## Text to read
★ ★ ★ ★ ★ ★ ★

Search & Ranking SystemsQuery Parsing & OptimizationMedium⏱️ ~2 min

Predicate Pushdown and Projection Pruning: Minimizing Data Movement

Predicate Pushdown

Predicate pushdown moves filter conditions closer to the data source. Consider: SELECT o.id, c.name FROM orders o JOIN customers c ON o.customer_id = c.id WHERE c.created_at > '2024-01-01'. Without pushdown, we read all 10 million orders, join to 1 million customers, then filter. With pushdown, we filter customers first (1M to 200K rows), then join. The optimizer rewrites this as: SELECT o.id, c.name FROM orders o JOIN (SELECT * FROM customers WHERE created_at > '2024-01-01') c ON o.customer_id = c.id. Result: 80% fewer rows processed in the join.

Projection Pruning

Projection pruning eliminates unreferenced columns. For SELECT customer_id, total FROM orders on a table with 50 columns averaging 100 bytes each (5KB per row), we only need 2 columns (~20 bytes). In row storage, all columns still read from disk but fewer bytes transfer over network. In columnar storage like Parquet, only the customer_id and total column files are read: 96% less I/O. A 1 terabyte table with 50 columns queried for 2 columns reads only 40 gigabytes from disk.

★ ★ ★ ★ ★ ★ ★

## Supplied data
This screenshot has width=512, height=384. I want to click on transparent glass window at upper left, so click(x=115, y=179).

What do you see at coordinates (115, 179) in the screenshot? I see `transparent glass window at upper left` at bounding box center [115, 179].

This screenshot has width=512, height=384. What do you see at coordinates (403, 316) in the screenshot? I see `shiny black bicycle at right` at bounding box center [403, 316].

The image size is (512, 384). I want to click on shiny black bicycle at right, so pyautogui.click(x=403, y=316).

★ ★ ★ ★ ★ ★ ★

Decide whether each statement agrees with the text on predicate pushdown and projection pruning. Answer yes or no, and quote the words of the text that decide it. 1. With pushdown, the customers table is filtered before the join takes place. 2. In row storage, projection pruning means only the referenced columns are read from disk. 3. In columnar storage such as Parquet, only the customer_id and total column files are read.

1. Yes: "With pushdown, we filter customers first (1M to 200K rows), then join."
2. No: "In row storage, all columns still read from disk but fewer bytes transfer over network."
3. Yes: "In columnar storage like Parquet, only the customer_id and total column files are read: 96% less I/O."